Extrait du document:
Pendant que se poursuivent les tractations entre bleus (Kuomintang, candidat HOU) et blancs (TPP, candidat KO), que devient la candidature de l’ex-PDG de Foxconn, Terry GOU ? Elle a été à plusieurs reprises annoncée, puis suspendue : car GOU a d’abord demandé l’investiture du Kuomintang, ce qui lui a été refusé; puis il a déclaré vouloir soutenir le candidat désigné du KMT, HOU, avant de n’en rien faire. Car GOU a annoncé officiellement sa candidature le 28 août dernier, annonce qui a surpris les observateurs et semblé devoir diviser plus encore le camp bleu, alors même que la campagne du candidat désigné s’enlisait rapidement 1. Désormais, Terry GOU affirme avoir rassemblé un million de signatures, largement au-delà des 290 000 signatures requises pour se présenter comme candidat indépendant 2.
Les sondages d’octobre ne lui laissent que peu de chances face aux trois candidats principaux. Mais sa présence complexifie quelque peu la course à la présidence. Car elle semble bénéficier potentiellement au candidat du parti sortant (DPP, vert), le vice-président LAI Ching-te. Fort de ses relations personnelles et avec Donald Trump, et avec XI Jinping, GOU s’est présenté, dans un texte de juillet 2023, comme porteur d’un projet de changement profond des relations entre les deux rives du détroit, en respectant clairement le principe d’« une seule Chine » pour rétablir de bonnes relations avec Pékin. En cela, il peut rassurer une partie des électeurs, qui tiennent au maintien de la paix, mais aussi en mécontenter d’autres, qui ne tiennent pas à un retour à des relations étroites avec Pékin au détriment de l’autonomie acquise ces dernières années – et peut-être aussi des relations privilégiées avec Washington3.

Consigne de l'exercice:
Recopiez fidèlement le passage de l'article sur la candidature de Terry GOU qui va de « Pendant que se » jusqu'à « candidat indépendant 2. » inclus. Les données qui suivent n'interviennent en rien dans cet exercice.

Extraits des données:

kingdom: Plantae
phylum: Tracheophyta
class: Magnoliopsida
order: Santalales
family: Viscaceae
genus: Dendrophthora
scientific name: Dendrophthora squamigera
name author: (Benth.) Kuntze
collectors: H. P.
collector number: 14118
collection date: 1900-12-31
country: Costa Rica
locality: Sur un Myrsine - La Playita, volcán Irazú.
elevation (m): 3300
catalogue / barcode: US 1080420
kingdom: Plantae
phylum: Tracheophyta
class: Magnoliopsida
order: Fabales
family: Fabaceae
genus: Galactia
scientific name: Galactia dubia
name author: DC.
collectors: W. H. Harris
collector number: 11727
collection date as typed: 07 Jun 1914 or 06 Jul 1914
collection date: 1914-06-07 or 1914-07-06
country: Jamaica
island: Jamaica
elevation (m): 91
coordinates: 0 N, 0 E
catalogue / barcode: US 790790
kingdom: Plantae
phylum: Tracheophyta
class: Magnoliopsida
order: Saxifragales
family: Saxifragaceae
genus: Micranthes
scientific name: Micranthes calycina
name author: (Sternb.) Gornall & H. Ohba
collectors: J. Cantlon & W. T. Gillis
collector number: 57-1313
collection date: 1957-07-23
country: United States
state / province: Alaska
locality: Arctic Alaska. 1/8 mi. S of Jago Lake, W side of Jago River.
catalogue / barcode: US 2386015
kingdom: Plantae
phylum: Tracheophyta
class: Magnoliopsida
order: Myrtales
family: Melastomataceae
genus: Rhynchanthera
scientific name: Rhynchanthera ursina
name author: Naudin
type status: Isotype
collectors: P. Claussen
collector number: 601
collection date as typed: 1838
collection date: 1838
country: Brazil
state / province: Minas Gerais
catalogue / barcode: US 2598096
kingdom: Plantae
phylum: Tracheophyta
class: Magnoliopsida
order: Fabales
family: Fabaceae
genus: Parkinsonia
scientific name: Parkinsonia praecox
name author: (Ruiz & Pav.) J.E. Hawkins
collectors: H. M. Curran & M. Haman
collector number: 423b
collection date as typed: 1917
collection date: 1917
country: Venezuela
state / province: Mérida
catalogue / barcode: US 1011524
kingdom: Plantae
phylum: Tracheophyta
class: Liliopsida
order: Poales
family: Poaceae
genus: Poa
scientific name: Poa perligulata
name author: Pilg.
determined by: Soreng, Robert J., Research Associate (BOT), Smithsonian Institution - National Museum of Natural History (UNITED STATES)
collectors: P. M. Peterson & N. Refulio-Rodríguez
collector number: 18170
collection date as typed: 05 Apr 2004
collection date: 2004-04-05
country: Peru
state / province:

Réponse intégrale:
Pendant que se poursuivent les tractations entre bleus (Kuomintang, candidat HOU) et blancs (TPP, candidat KO), que devient la candidature de l’ex-PDG de Foxconn, Terry GOU ? Elle a été à plusieurs reprises annoncée, puis suspendue : car GOU a d’abord demandé l’investiture du Kuomintang, ce qui lui a été refusé; puis il a déclaré vouloir soutenir le candidat désigné du KMT, HOU, avant de n’en rien faire. Car GOU a annoncé officiellement sa candidature le 28 août dernier, annonce qui a surpris les observateurs et semblé devoir diviser plus encore le camp bleu, alors même que la campagne du candidat désigné s’enlisait rapidement 1. Désormais, Terry GOU affirme avoir rassemblé un million de signatures, largement au-delà des 290 000 signatures requises pour se présenter comme candidat indépendant 2.